Required action - The records underneath are to be printed in full and exactly, with no pictures carried over.

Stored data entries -

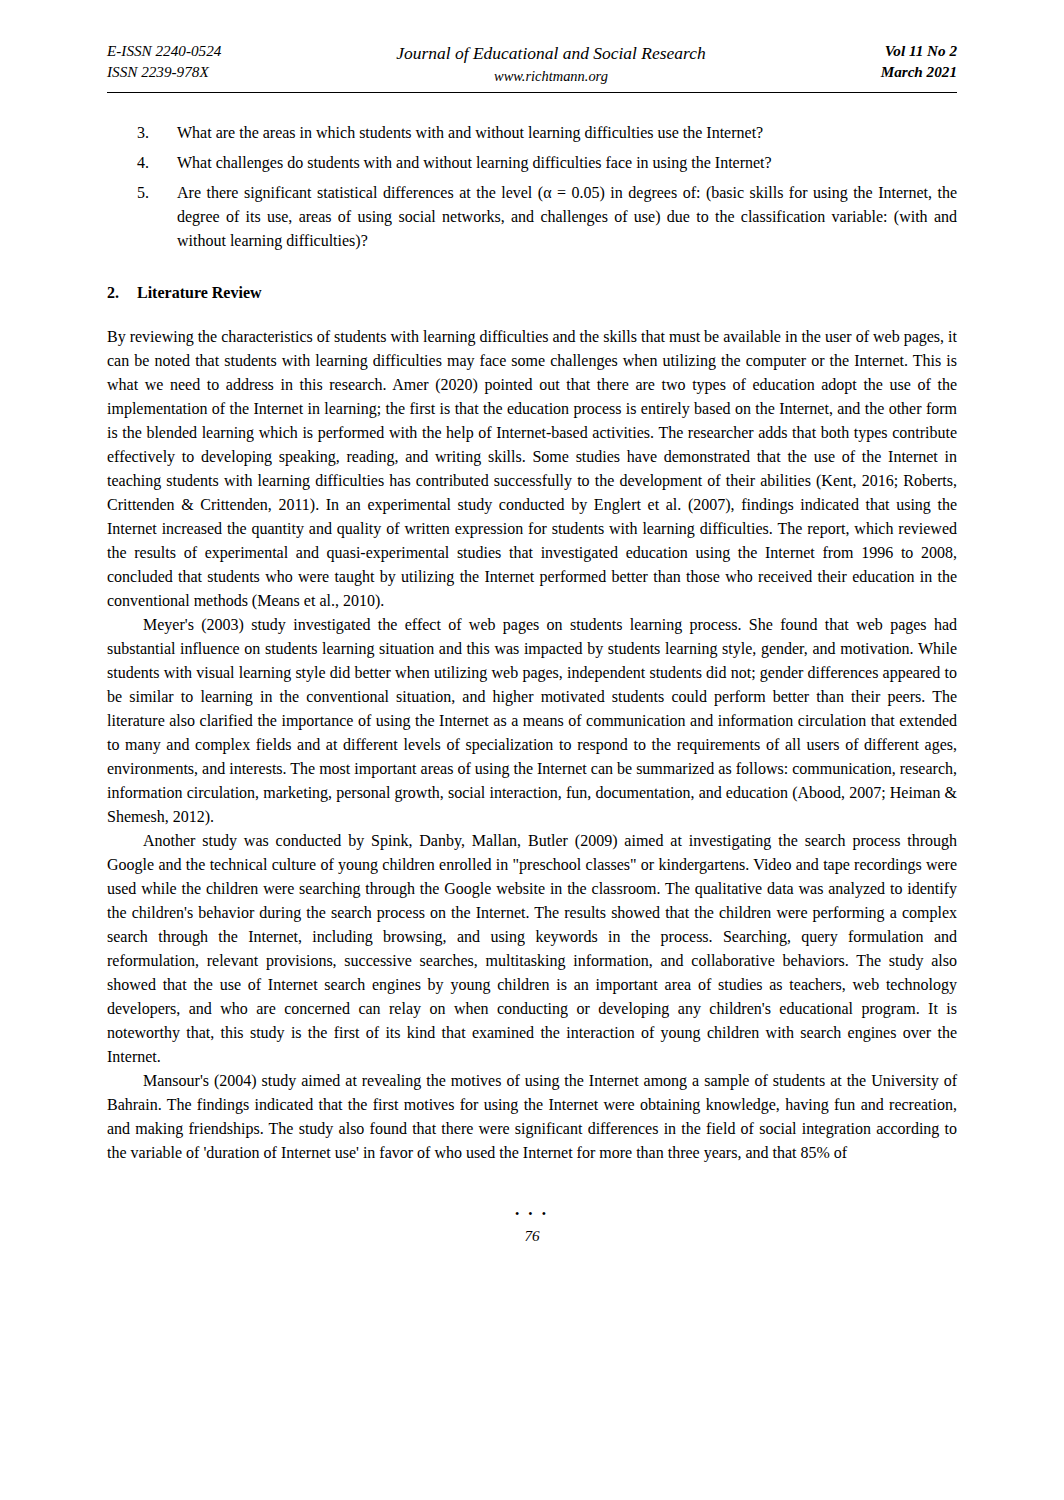E-ISSN 2240-0524
ISSN 2239-978X
Journal of Educational and Social Research
www.richtmann.org
Vol 11 No 2
March 2021
What are the areas in which students with and without learning difficulties use the Internet?
What challenges do students with and without learning difficulties face in using the Internet?
Are there significant statistical differences at the level (α = 0.05) in degrees of: (basic skills for using the Internet, the degree of its use, areas of using social networks, and challenges of use) due to the classification variable: (with and without learning difficulties)?
2. Literature Review
By reviewing the characteristics of students with learning difficulties and the skills that must be available in the user of web pages, it can be noted that students with learning difficulties may face some challenges when utilizing the computer or the Internet. This is what we need to address in this research. Amer (2020) pointed out that there are two types of education adopt the use of the implementation of the Internet in learning; the first is that the education process is entirely based on the Internet, and the other form is the blended learning which is performed with the help of Internet-based activities. The researcher adds that both types contribute effectively to developing speaking, reading, and writing skills. Some studies have demonstrated that the use of the Internet in teaching students with learning difficulties has contributed successfully to the development of their abilities (Kent, 2016; Roberts, Crittenden & Crittenden, 2011). In an experimental study conducted by Englert et al. (2007), findings indicated that using the Internet increased the quantity and quality of written expression for students with learning difficulties. The report, which reviewed the results of experimental and quasi-experimental studies that investigated education using the Internet from 1996 to 2008, concluded that students who were taught by utilizing the Internet performed better than those who received their education in the conventional methods (Means et al., 2010).
Meyer's (2003) study investigated the effect of web pages on students learning process. She found that web pages had substantial influence on students learning situation and this was impacted by students learning style, gender, and motivation. While students with visual learning style did better when utilizing web pages, independent students did not; gender differences appeared to be similar to learning in the conventional situation, and higher motivated students could perform better than their peers. The literature also clarified the importance of using the Internet as a means of communication and information circulation that extended to many and complex fields and at different levels of specialization to respond to the requirements of all users of different ages, environments, and interests. The most important areas of using the Internet can be summarized as follows: communication, research, information circulation, marketing, personal growth, social interaction, fun, documentation, and education (Abood, 2007; Heiman & Shemesh, 2012).
Another study was conducted by Spink, Danby, Mallan, Butler (2009) aimed at investigating the search process through Google and the technical culture of young children enrolled in "preschool classes" or kindergartens. Video and tape recordings were used while the children were searching through the Google website in the classroom. The qualitative data was analyzed to identify the children's behavior during the search process on the Internet. The results showed that the children were performing a complex search through the Internet, including browsing, and using keywords in the process. Searching, query formulation and reformulation, relevant provisions, successive searches, multitasking information, and collaborative behaviors. The study also showed that the use of Internet search engines by young children is an important area of studies as teachers, web technology developers, and who are concerned can relay on when conducting or developing any children's educational program. It is noteworthy that, this study is the first of its kind that examined the interaction of young children with search engines over the Internet.
Mansour's (2004) study aimed at revealing the motives of using the Internet among a sample of students at the University of Bahrain. The findings indicated that the first motives for using the Internet were obtaining knowledge, having fun and recreation, and making friendships. The study also found that there were significant differences in the field of social integration according to the variable of 'duration of Internet use' in favor of who used the Internet for more than three years, and that 85% of
• • • 76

Written solution -
E-ISSN 2240-0524
ISSN 2239-978X
Journal of Educational and Social Research
www.richtmann.org
Vol 11 No 2
March 2021
What are the areas in which students with and without learning difficulties use the Internet?
What challenges do students with and without learning difficulties face in using the Internet?
Are there significant statistical differences at the level (α = 0.05) in degrees of: (basic skills for using the Internet, the degree of its use, areas of using social networks, and challenges of use) due to the classification variable: (with and without learning difficulties)?
2. Literature Review
By reviewing the characteristics of students with learning difficulties and the skills that must be available in the user of web pages, it can be noted that students with learning difficulties may face some challenges when utilizing the computer or the Internet. This is what we need to address in this research. Amer (2020) pointed out that there are two types of education adopt the use of the implementation of the Internet in learning; the first is that the education process is entirely based on the Internet, and the other form is the blended learning which is performed with the help of Internet-based activities. The researcher adds that both types contribute effectively to developing speaking, reading, and writing skills. Some studies have demonstrated that the use of the Internet in teaching students with learning difficulties has contributed successfully to the development of their abilities (Kent, 2016; Roberts, Crittenden & Crittenden, 2011). In an experimental study conducted by Englert et al. (2007), findings indicated that using the Internet increased the quantity and quality of written expression for students with learning difficulties. The report, which reviewed the results of experimental and quasi-experimental studies that investigated education using the Internet from 1996 to 2008, concluded that students who were taught by utilizing the Internet performed better than those who received their education in the conventional methods (Means et al., 2010).
Meyer's (2003) study investigated the effect of web pages on students learning process. She found that web pages had substantial influence on students learning situation and this was impacted by students learning style, gender, and motivation. While students with visual learning style did better when utilizing web pages, independent students did not; gender differences appeared to be similar to learning in the conventional situation, and higher motivated students could perform better than their peers. The literature also clarified the importance of using the Internet as a means of communication and information circulation that extended to many and complex fields and at different levels of specialization to respond to the requirements of all users of different ages, environments, and interests. The most important areas of using the Internet can be summarized as follows: communication, research, information circulation, marketing, personal growth, social interaction, fun, documentation, and education (Abood, 2007; Heiman & Shemesh, 2012).
Another study was conducted by Spink, Danby, Mallan, Butler (2009) aimed at investigating the search process through Google and the technical culture of young children enrolled in "preschool classes" or kindergartens. Video and tape recordings were used while the children were searching through the Google website in the classroom. The qualitative data was analyzed to identify the children's behavior during the search process on the Internet. The results showed that the children were performing a complex search through the Internet, including browsing, and using keywords in the process. Searching, query formulation and reformulation, relevant provisions, successive searches, multitasking information, and collaborative behaviors. The study also showed that the use of Internet search engines by young children is an important area of studies as teachers, web technology developers, and who are concerned can relay on when conducting or developing any children's educational program. It is noteworthy that, this study is the first of its kind that examined the interaction of young children with search engines over the Internet.
Mansour's (2004) study aimed at revealing the motives of using the Internet among a sample of students at the University of Bahrain. The findings indicated that the first motives for using the Internet were obtaining knowledge, having fun and recreation, and making friendships. The study also found that there were significant differences in the field of social integration according to the variable of 'duration of Internet use' in favor of who used the Internet for more than three years, and that 85% of
• • • 76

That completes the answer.